The Speed of Trust, The Speed of Change

The Speed of Trust, the Speed of Change
Every leader has faced it. A change that should have been straightforward but turned into an uphill battle.
One CEO I worked with had the right strategy, the right priorities, and even the right resources. The challenge was that the team didn't trust leadership. Every adjustment had to be justified again and again. Change crawled. Momentum stalled.
Contrast that with another leader I coached. Their company faced even bigger challenges, but the culture was built on a solid foundation of trust and integrity. They still had debates, but pivots were accepted quickly. The difference wasn't strategy or talent. It was trust.
The reality is that all change is challenging, but without trust, it's nearly impossible.
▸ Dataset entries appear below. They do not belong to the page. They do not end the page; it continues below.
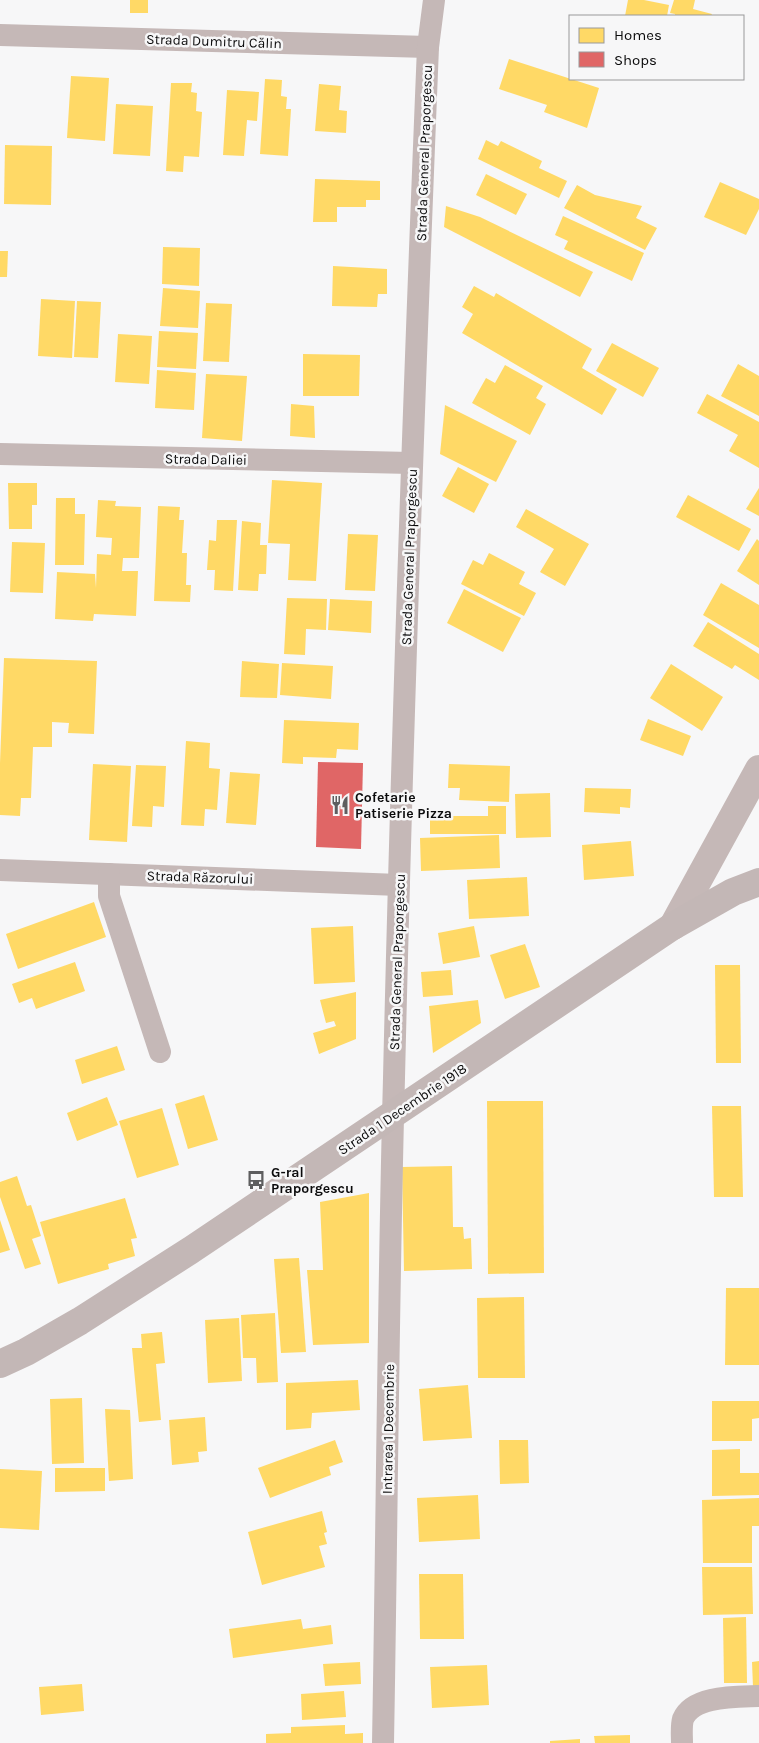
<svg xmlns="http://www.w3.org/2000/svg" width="759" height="1743" font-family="Karla,sans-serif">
	<rect width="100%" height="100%" fill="#f7f7f8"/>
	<g fill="#ffd966">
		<rect x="130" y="0" width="18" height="13"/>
		<path d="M 628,0 L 644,0 L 669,5 L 667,16 L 625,16 Z"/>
		<path d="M 674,0 L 695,0 L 693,9 L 712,14 L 711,16 L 675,16 L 675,14 L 670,13 Z"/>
		<path d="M 509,59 L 599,88 L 587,128 L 544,112 L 547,105 L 499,89 Z"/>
		<path d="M 71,76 L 109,78 L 105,141 L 67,138 Z"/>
		<path d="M 265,79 L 282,80 L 281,96 L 287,97 L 286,109 L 291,109 L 288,156 L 260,154 Z"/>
		<path d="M 171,83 L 192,83 L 191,92 L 197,93 L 196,111 L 202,112 L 199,157 L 184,156 L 183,172 L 166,171 Z"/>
		<path d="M 319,84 L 341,86 L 339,110 L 347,111 L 346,133 L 315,131 Z"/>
		<path d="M 227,90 L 259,92 L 257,121 L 247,120 L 244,156 L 223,155 Z"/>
		<path d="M 116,104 L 153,106 L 150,156 L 113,154 Z"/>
		<path d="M 486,140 L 498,146 L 501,141 L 542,161 L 539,168 L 567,181 L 559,198 L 478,159 Z"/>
		<path d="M 5,145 L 52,146 L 51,205 L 4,204 Z"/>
		<path d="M 486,174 L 527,194 L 516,215 L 476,195 Z"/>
		<path d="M 315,179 L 380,181 L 380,200 L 366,200 L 366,207 L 337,207 L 337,222 L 313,222 Z"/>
		<path d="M 720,182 L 759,199 L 759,209 L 746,235 L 704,217 Z"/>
		<path d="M 577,185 L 595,195 L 642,206 L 636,218 L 657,228 L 645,250 L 564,208 Z"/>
		<path d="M 446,206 L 480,217 L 593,272 L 580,297 L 444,227 Z"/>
		<path d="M 563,216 L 644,253 L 632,281 L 564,249 L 568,241 L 555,235 Z"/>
		<path d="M 163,247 L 200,248 L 199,286 L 162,284 Z"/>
		<path d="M 0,251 L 8,251 L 7,277 L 0,277 Z"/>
		<path d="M 333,266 L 387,269 L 387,294 L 378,294 L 377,307 L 332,306 Z"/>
		<path d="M 474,286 L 494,297 L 496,293 L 592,349 L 582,368 L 617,389 L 602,415 L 462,333 L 473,314 L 462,307 Z"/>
		<path d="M 163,288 L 200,291 L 198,328 L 160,326 Z"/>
		<path d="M 41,299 L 75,301 L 72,358 L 38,356 Z"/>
		<path d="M 77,301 L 101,302 L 98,358 L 74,357 Z"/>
		<path d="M 206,303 L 232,304 L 229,362 L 203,361 Z"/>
		<path d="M 159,331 L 198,333 L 196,369 L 157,367 Z"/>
		<path d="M 118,334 L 152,336 L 149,384 L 115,382 Z"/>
		<path d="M 612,343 L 659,368 L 643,397 L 596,371 Z"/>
		<path d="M 303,354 L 360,355 L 359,396 L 303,396 Z"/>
		<path d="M 738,364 L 759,376 L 759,416 L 721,396 Z"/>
		<path d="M 505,365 L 543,386 L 536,398 L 546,404 L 530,435 L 472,403 L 486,378 L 495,383 Z"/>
		<path d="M 157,370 L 196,373 L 194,410 L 155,408 Z"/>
		<path d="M 206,374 L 247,376 L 242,441 L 202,438 Z"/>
		<path d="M 707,394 L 759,422 L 759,468 L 729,451 L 738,435 L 697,413 Z"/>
		<path d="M 291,404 L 314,406 L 315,438 L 290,436 Z"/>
		<path d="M 445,405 L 517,441 L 496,482 L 440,454 Z"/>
		<path d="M 458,467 L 489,484 L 474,513 L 442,496 Z"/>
		<path d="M 272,480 L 322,483 L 316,581 L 288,580 L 290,544 L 268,543 Z"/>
		<path d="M 8,483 L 37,483 L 37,505 L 32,505 L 32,529 L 9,529 Z"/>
		<path d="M 759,488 L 759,516 L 746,509 Z"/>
		<path d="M 688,495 L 751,529 L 739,551 L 676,517 Z"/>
		<path d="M 56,498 L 75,498 L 75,514 L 85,514 L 84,565 L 55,565 Z"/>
		<path d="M 98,500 L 116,501 L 115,506 L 141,507 L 139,558 L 123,558 L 122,571 L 138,571 L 136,616 L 94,614 L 93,621 L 55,619 L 57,572 L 95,574 L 96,588 L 97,554 L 111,555 L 112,538 L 96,537 Z"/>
		<path d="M 158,506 L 180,507 L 179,520 L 184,520 L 182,553 L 187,553 L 186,585 L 191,585 L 190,602 L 154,601 Z"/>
		<path d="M 526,509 L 589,544 L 565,586 L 540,572 L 554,549 L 516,527 Z"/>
		<path d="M 217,520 L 237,520 L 233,591 L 214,590 L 215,570 L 207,570 L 209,540 L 216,541 Z"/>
		<path d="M 242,521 L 261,523 L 260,545 L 267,545 L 266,574 L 259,574 L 258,591 L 238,590 Z"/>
		<path d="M 348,534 L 378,535 L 375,591 L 345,590 Z"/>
		<path d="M 757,539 L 759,541 L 759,585 L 737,571 Z"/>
		<path d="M 12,542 L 45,543 L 43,593 L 10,592 Z"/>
		<path d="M 489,553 L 525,572 L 519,584 L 536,593 L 524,616 L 461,584 L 473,560 L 483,565 Z"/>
		<path d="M 721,583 L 759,605 L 759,648 L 703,615 Z"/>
		<path d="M 464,589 L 521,618 L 503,652 L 447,623 Z"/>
		<path d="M 287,598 L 327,599 L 326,630 L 306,629 L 305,655 L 284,654 Z"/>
		<path d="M 330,599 L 372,601 L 371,633 L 328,630 Z"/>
		<path d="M 708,622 L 759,654 L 759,680 L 735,665 L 732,669 L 693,646 Z"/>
		<path d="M 4,658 L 97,661 L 94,734 L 68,733 L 69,723 L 52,722 L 52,747 L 33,747 L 31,798 L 21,798 L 20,816 L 0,815 L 0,763 Z"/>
		<path d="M 242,661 L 279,664 L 277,698 L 240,697 Z"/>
		<path d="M 282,663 L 333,666 L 331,699 L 280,695 Z"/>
		<path d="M 671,664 L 723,697 L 702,731 L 650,698 Z"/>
		<path d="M 648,719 L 691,736 L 683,756 L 640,740 Z"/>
		<path d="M 284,720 L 359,723 L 358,750 L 337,749 L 336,758 L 303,757 L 303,764 L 282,763 Z"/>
		<path d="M 186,741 L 210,743 L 209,768 L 220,769 L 217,810 L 205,809 L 204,826 L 181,825 Z"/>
		<path d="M 93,764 L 131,766 L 127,842 L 89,840 Z"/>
		<path d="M 449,764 L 510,766 L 509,802 L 459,800 L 460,788 L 448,788 Z"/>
		<path d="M 136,765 L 166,766 L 164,807 L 153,806 L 152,827 L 132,826 Z"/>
		<path d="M 230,772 L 260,774 L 256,825 L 226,823 Z"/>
		<path d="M 585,788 L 631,789 L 630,808 L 620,807 L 620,814 L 584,812 Z"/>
		<path d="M 550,793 L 551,837 L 516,838 L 515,794 Z"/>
		<path d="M 488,806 L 506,806 L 506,834 L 430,834 L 430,816 L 488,816 Z"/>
		<path d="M 499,835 L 500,868 L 421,871 L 420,838 Z"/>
		<path d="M 631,841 L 634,876 L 584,880 L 582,845 Z"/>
		<path d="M 527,877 L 529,916 L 469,919 L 467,880 Z"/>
		<path d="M 94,902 L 106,937 L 18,969 L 6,934 Z"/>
		<path d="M 353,926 L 355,982 L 314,984 L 311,928 Z"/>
		<path d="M 474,926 L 480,957 L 443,964 L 438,933 Z"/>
		<path d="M 525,944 L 540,987 L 505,999 L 490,955 Z"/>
		<path d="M 75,962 L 85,991 L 36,1009 L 32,998 L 19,1003 L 12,984 Z"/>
		<path d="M 715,965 L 740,965 L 741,1063 L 716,1063 Z"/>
		<path d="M 451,970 L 453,995 L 423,997 L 421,972 Z"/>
		<path d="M 356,992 L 356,1039 L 319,1054 L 313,1033 L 336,1026 L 334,1021 L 326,1023 L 320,1000 Z"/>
		<path d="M 478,1000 L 481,1023 L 433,1053 L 429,1006 Z"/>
		<path d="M 117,1046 L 125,1070 L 82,1084 L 75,1060 Z"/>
		<path d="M 204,1095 L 218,1140 L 188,1149 L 175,1104 Z"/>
		<path d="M 107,1097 L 118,1125 L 77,1141 L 67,1113 Z"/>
		<path d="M 487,1101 L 543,1101 L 544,1273 L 488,1274 Z"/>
		<path d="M 712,1106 L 741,1106 L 743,1197 L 714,1197 Z"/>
		<path d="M 162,1108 L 179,1165 L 137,1178 L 119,1121 Z"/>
		<path d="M 452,1166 L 453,1227 L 463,1227 L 464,1239 L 471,1238 L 472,1269 L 404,1271 L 402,1167 Z"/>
		<path d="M 17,1176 L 27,1206 L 31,1205 L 41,1236 L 32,1239 L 41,1264 L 25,1269 L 0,1197 L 0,1182 Z"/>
		<path d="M 369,1193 L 369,1343 L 313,1345 L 307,1270 L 323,1270 L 320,1202 Z"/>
		<path d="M 125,1198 L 137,1238 L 131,1239 L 135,1256 L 108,1264 L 109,1269 L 58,1284 L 40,1222 Z"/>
		<path d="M 0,1220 L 10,1250 L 0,1253 Z"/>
		<path d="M 299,1258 L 306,1352 L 281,1353 L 274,1259 Z"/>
		<path d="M 726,1288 L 759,1288 L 759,1365 L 725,1365 Z"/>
		<path d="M 524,1297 L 525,1378 L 478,1378 L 477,1298 Z"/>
		<path d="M 275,1313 L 278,1382 L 257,1383 L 256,1358 L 243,1358 L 241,1315 Z"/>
		<path d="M 239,1318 L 242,1381 L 208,1383 L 205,1320 Z"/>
		<path d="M 162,1332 L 165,1363 L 156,1364 L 161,1420 L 139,1422 L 132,1348 L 142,1348 L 141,1334 Z"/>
		<path d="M 358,1380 L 360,1410 L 312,1413 L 311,1428 L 286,1430 L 286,1383 Z"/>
		<path d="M 468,1385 L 472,1438 L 423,1441 L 419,1389 Z"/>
		<path d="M 82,1398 L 84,1463 L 52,1464 L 50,1399 Z"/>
		<path d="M 712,1401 L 759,1401 L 759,1418 L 752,1419 L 752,1441 L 712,1441 Z"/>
		<path d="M 105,1409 L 130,1410 L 133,1479 L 109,1481 Z"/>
		<path d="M 205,1417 L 207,1451 L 198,1452 L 199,1462 L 172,1465 L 169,1420 Z"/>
		<path d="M 335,1440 L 343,1462 L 329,1467 L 331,1475 L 270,1498 L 258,1468 Z"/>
		<path d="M 499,1440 L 528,1440 L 529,1483 L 500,1484 Z"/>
		<path d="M 740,1449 L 740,1473 L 759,1473 L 759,1495 L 712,1496 L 712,1450 Z"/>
		<path d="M 55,1468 L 105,1468 L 105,1491 L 55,1492 Z"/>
		<path d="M 0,1469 L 42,1471 L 39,1530 L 0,1528 Z"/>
		<path d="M 478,1495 L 480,1539 L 419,1542 L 417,1498 Z"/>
		<path d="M 759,1498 L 759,1526 L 752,1526 L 752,1563 L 703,1563 L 702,1500 Z"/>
		<path d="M 322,1511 L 327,1532 L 324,1533 L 327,1544 L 319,1546 L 325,1567 L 262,1585 L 248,1532 Z"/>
		<path d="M 702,1567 L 752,1567 L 753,1614 L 703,1615 Z"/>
		<path d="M 419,1574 L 463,1574 L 464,1639 L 420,1639 Z"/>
		<path d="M 746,1617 L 747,1683 L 724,1683 L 723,1618 Z"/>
		<path d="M 301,1619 L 303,1629 L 331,1625 L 333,1644 L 233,1658 L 229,1629 Z"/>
		<path d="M 759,1661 L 759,1687 L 753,1687 L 752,1662 Z"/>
		<path d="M 360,1662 L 361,1684 L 325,1686 L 323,1664 Z"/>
		<path d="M 487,1665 L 489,1705 L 432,1708 L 430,1667 Z"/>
		<path d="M 82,1684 L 84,1711 L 41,1715 L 39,1687 Z"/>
		<path d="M 344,1691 L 346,1717 L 302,1720 L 301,1694 Z"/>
		<path d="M 345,1725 L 345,1734 L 363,1733 L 363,1743 L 266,1743 L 266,1734 L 291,1733 L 291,1727 Z"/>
		<path d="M 630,1735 L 630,1743 L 595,1743 L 594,1736 Z"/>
		<path d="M 580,1739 L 580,1743 L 550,1743 L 550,1741 Z"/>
	</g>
	<path fill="#e06666" d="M 318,762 L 363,763 L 361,849 L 316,847 Z"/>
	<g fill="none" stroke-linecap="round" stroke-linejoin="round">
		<g stroke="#c5b8b7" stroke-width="22">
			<path d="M 0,35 L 428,47"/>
			<path d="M 0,454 L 411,463"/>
			<path d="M 0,870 L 399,885"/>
			<path d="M 109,874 L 109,896 L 160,1052"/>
			<path d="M 383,1743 C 387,1521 388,1300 394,1078 C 402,734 414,390 428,47 L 434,0"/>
			<path d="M 682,1743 C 682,1736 681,1726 683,1719 C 693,1695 737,1697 759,1696"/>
		</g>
		<path stroke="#c5b8b7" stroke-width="28" d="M 673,926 L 759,769"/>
		<path stroke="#c3b7b6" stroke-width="28" d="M 0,1364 L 26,1352 L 80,1321 L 191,1250 L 673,926 L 733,892 L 759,882"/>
	</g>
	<defs>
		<g id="restaurant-bare" transform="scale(1.5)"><path d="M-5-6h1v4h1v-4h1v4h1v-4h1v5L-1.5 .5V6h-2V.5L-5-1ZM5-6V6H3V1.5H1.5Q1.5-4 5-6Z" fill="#5e5e5f" stroke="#f7f7f8" stroke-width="2.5" paint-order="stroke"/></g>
		<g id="bus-bare" transform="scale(1.5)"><path d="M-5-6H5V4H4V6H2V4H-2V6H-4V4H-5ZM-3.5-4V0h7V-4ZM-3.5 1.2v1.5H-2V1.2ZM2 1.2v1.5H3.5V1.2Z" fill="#5e5e5f" stroke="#f7f7f8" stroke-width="2.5" paint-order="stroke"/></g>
	</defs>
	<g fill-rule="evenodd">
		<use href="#restaurant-bare" x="340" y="805"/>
		<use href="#bus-bare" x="256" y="1180"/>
	</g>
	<g text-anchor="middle" stroke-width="5" stroke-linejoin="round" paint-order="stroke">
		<g font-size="14" fill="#0b0b0c" stroke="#f7f7f8">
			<text transform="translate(214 41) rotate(2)" y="5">Strada Dumitru Călin</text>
			<text transform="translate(424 153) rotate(-88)" y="5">Strada General Praporgescu</text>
			<text transform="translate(206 459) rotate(1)" y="5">Strada Daliei</text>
			<text transform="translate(409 557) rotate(-88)" y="5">Strada General Praporgescu</text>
			<text transform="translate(200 877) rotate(2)" y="5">Strada Răzorului</text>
			<text transform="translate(397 962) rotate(-88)" y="5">Strada General Praporgescu</text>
			<text transform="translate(402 1109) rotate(-34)" y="5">Strada 1 Decembrie 1918</text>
			<text transform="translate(388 1429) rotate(-89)" y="5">Intrarea 1 Decembrie</text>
		</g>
		<g font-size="14" font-weight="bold" fill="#0b0b0c" stroke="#f7f7f8" text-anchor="start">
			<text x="355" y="802">Cofetarie<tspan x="355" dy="16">Patiserie Pizza</tspan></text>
			<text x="271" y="1177">G-ral<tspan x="271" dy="16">Praporgescu</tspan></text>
		</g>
	</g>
	<rect x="569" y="15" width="175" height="65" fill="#f7f7f8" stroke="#99999a"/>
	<rect x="579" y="28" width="25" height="15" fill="#ffd966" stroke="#99999a"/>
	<text x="614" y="40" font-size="15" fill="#0b0b0c">Homes</text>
	<rect x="579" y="52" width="25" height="15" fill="#e06666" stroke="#99999a"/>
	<text x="614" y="65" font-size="15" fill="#0b0b0c">Shops</text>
</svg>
As I often tell leaders, business is a system of relationships. If those relationships are built on values and integrity, change accelerates. If they're not, change grinds.
Trust = Speed of Change
In the middle of growth or transformation, every business is navigating the same cycle: challenge → need for change → take action → pivot → retake action. That's the essence of change management.
Here's the difference between companies that stumble and companies that sustain:
- In high-trust environments, change moves fast. Leaders don't need to over-explain every adjustment because the culture assumes alignment.
- In low-trust environments, change stalls. Every pivot feels like another "sell," another explanation, another round of justification.
The speed of trust equals the speed of change. And in today's business environment, the speed of change equals survival.
That's why the real foundation of execution isn't the plan. It's the culture beneath it.
Values and Integrity: Where Ghosting Breaks Trust
Values and integrity aren't soft concepts. They are the DNA of your culture, your team, your department, your division, your entire organization. They're the hard infrastructure of execution.
- Values set the boundaries—what we will and won't do, even under pressure.
- Integrity is the consistency—what we say matches what we do.
- Together, they build trust. Trust builds capacity.
Values and integrity don't just appear in big strategy calls. They reveal themselves in the everyday moments.
I once coached an early-career leader who was laser-focused on priorities. He would put off responding to people if their request didn't fit the top items on his list. On paper, he was accomplishing the "right things." BUT... By not managing the expectations of the people reaching out, what message was he sending? You're not important. You're not a priority.
Today the word I hear so often for this is ghosting. Leaders often complain about being ghosted themselves, yet they justify doing the very same thing in the name of competing priorities. Here's the truth. When you don't close the loop with someone, you're not just putting off a task. You're weakening a relationship.
Ask yourself: where have you justified ghosting someone in the name of priorities? What message did that send?
That's the trap. We become so focused on execution that we forget the system of relationships that underlies it. If people don't feel seen or valued, trust erodes, even if the priorities get done.
So how do you avoid this? You don't have to drop everything for every request. You do need to close the loop:
- Acknowledge quickly – even a brief note saying, "I see this, and I'll circle back" helps maintain trust.
- Set expectations – let them know when you can give a full response.
- Follow through – keep your word, even if the answer is "no."
Trust me. That relationship may not tie into today's priority for you, but in the system of relationships, they are the priority. Those moments are where trust is either built or broken.
These are small actions, but they carry weight. When you treat every interaction as part of the system of relationships, you show integrity in action. You keep trust compounding.
Execution runs on tasks. Sustainability runs on trust.
A Practical Framework for Leaders
Here's how leaders can turn philosophy into practice:
- Clarify Values – Make them real, not wall art. Define them in terms of behaviors.
- Model Integrity – Every leader's actions either reinforce or erode trust. There's no neutral ground.
- Build Capacity Through Trust – When trust is high, pivots don't slow momentum—they accelerate it.
- Measure Change Speed – Ask: how quickly can your organization act and adapt without "explanation fatigue"? That's your trust barometer.
The Values Audit: Making It Measurable
If you want to know whether your culture is living its values, or just talking about them, run a Values Audit with your team:
- Best Applied Value – What value was lived out most strongly over the past 30 days? Why?
- Least Applied Value – What value fell short? Why?
- Improvement Path – What will you do to close the gap going forward?
- Systematic Reinforcement – For each core value, ask: what programs, rituals, or practices could we implement to embed this into the daily operating rhythm?
For example, if respect is a core value, a simple ritual could be starting every meeting with one positive acknowledgment before diving into the agenda. Small reinforcements like this build the muscle of living values daily.
Do this regularly, and you'll shift values from being words on a wall to being the operating system of your culture.
Building Sustainable Speed
Trust doesn't slow things down. It's what makes sustainable speed possible. Sustainable speed is what makes lasting businesses in a world where the pace of change is relentless.
Sustainable businesses aren't built on ghosting relationships. They're built on closing the loop with customers, with colleagues, with partners. That's how values and integrity show up in action.
The speed of trust is the speed of change. To build a business that lasts, start with values, integrity, and a culture that can pivot without losing alignment.